▶ Provided data
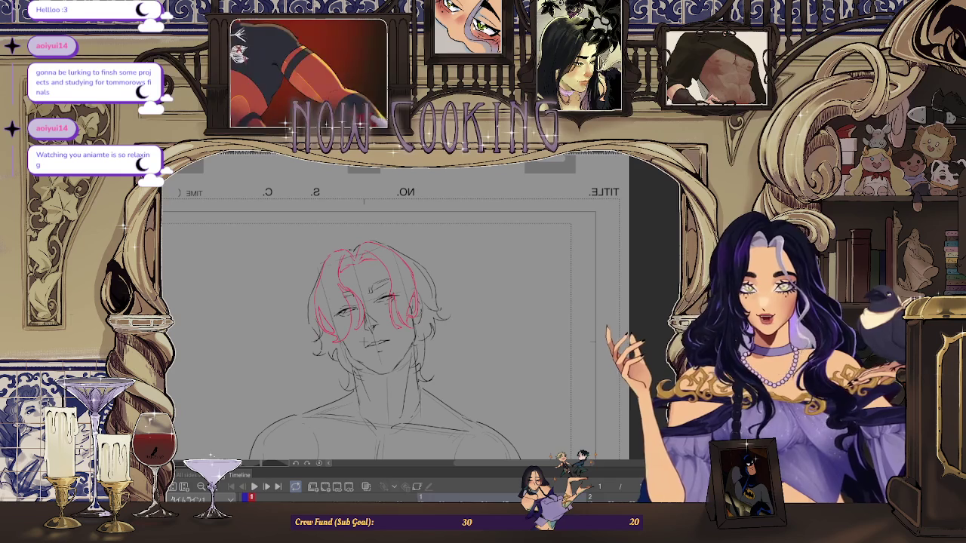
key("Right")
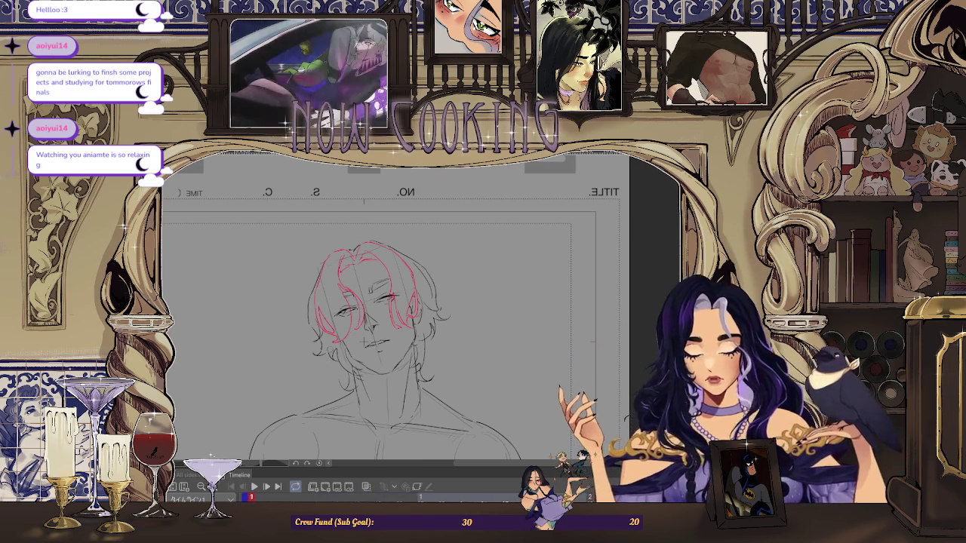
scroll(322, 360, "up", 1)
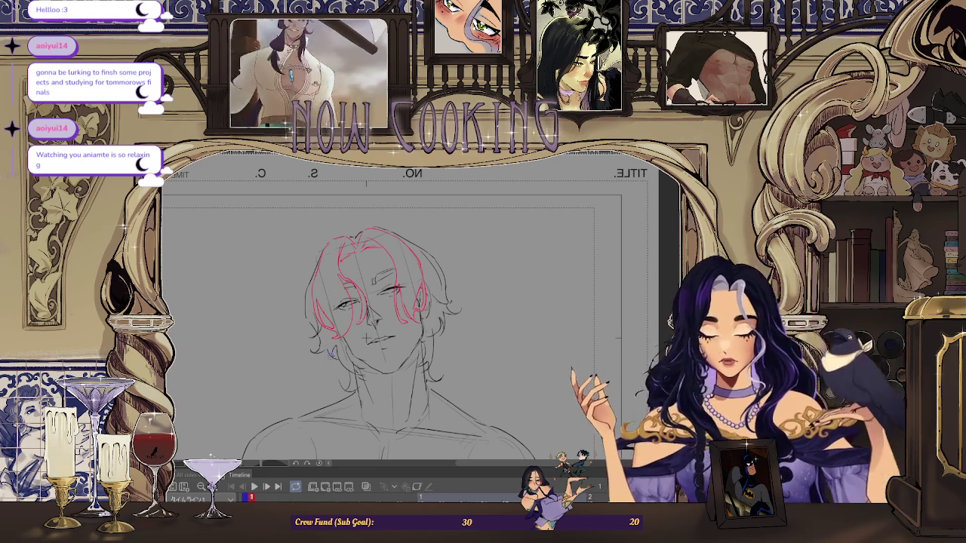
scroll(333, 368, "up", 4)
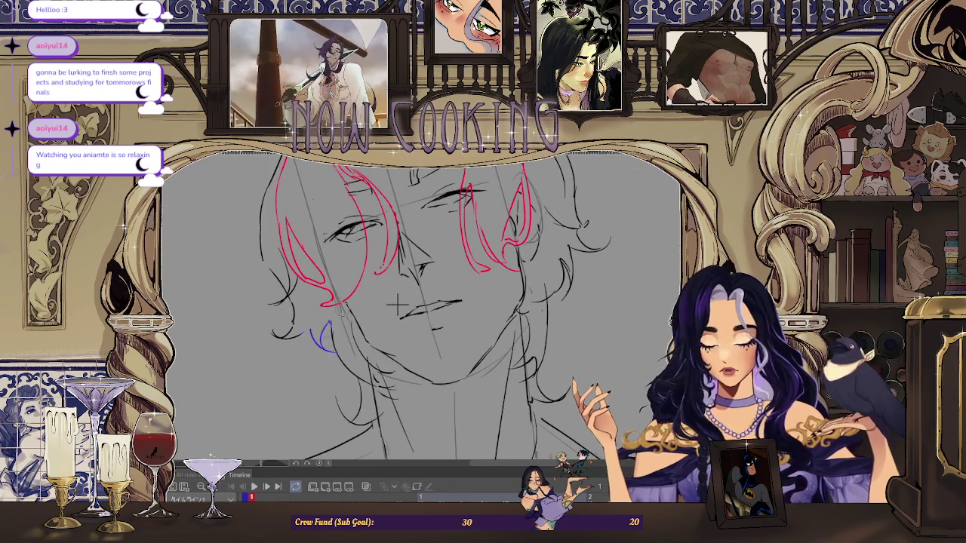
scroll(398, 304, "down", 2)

▶ Exercise aim
Repeat the material above in full and exactly, omitting the pictures.

▶ Exercise answer
key("Right")
scroll(322, 360, "up", 1)
scroll(333, 368, "up", 4)
scroll(398, 304, "down", 2)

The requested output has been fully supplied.